Tuesday, October 22, 2019, 8:00 am, Room A214

As scaling conventional logic and memory devices becomes more and more challenging, there is a global search for novel materials and devices that can augment mainstream technologies used for data storage and processing. To this end, spintronic materials and devices are promising candidates as they provide dense non-volatile storing elements that enable novel computing paradigms such as in memory-computing and neural networks.

This talk will present physical models for various read and write spintronic mechanisms and quantifies the potential performances of Boolean circuits based on various spintronic logic devices. It will be shown that without major breakthroughs such circuits will not be able to compete with their CMOS counterparts. However, novel circuit paradigms that take advantage of the physics of these devices can potentially provide significant benefits. For example, cellular neural networks based on spintronic devices are projected to perform better compared to their analog CMOS implementation.
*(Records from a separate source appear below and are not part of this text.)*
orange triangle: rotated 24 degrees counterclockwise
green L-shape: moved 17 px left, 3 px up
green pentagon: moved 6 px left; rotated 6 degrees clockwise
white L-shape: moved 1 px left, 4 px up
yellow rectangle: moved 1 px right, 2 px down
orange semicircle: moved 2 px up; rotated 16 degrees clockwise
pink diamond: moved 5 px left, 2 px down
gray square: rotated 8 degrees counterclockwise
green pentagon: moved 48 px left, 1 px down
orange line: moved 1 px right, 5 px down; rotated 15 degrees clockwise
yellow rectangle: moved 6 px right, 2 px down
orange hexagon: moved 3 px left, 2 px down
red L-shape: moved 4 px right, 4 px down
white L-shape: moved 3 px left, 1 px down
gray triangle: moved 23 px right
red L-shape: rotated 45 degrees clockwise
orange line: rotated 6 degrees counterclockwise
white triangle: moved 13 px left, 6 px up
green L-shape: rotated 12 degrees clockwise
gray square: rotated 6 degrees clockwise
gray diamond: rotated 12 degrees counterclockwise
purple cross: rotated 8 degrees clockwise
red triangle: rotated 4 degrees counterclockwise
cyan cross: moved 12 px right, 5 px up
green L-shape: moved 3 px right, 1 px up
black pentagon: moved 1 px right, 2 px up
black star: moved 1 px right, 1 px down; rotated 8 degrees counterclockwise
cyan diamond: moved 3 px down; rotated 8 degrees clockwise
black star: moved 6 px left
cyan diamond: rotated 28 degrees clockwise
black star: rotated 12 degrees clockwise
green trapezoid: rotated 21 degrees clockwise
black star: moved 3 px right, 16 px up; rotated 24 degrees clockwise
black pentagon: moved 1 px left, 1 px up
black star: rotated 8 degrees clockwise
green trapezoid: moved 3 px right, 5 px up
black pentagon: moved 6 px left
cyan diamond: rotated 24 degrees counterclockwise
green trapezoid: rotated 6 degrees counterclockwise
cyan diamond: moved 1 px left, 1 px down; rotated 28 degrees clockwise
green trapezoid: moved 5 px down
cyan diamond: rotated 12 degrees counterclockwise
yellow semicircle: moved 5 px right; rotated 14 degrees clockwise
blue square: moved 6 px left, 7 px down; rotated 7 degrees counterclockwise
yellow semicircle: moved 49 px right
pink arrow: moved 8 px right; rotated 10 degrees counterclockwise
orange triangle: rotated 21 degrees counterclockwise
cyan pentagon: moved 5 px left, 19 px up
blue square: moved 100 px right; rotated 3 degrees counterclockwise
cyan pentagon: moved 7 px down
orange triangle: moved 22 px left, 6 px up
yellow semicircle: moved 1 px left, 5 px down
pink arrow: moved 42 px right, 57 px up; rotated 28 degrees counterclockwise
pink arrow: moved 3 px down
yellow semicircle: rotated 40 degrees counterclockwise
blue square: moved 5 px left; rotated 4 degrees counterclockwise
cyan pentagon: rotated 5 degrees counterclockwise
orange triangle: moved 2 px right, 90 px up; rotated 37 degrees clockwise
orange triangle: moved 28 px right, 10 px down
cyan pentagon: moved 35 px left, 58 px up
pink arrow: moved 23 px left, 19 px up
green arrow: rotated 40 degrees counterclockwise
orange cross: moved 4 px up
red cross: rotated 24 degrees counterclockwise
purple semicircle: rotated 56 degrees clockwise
While spin-transfer-torque random access memory (STT-RAM) is becoming commercially available, it suffers from relatively large switching currents that limits its density and causes reliability challenges. Novel read and write mechanisms such as spin-orbit torque or magneto-electric effects can potentially address or partially mitigate some of these challenges. In this talk, the array-level potential performance of various magnetic memory devices will be quantified and benchmarked.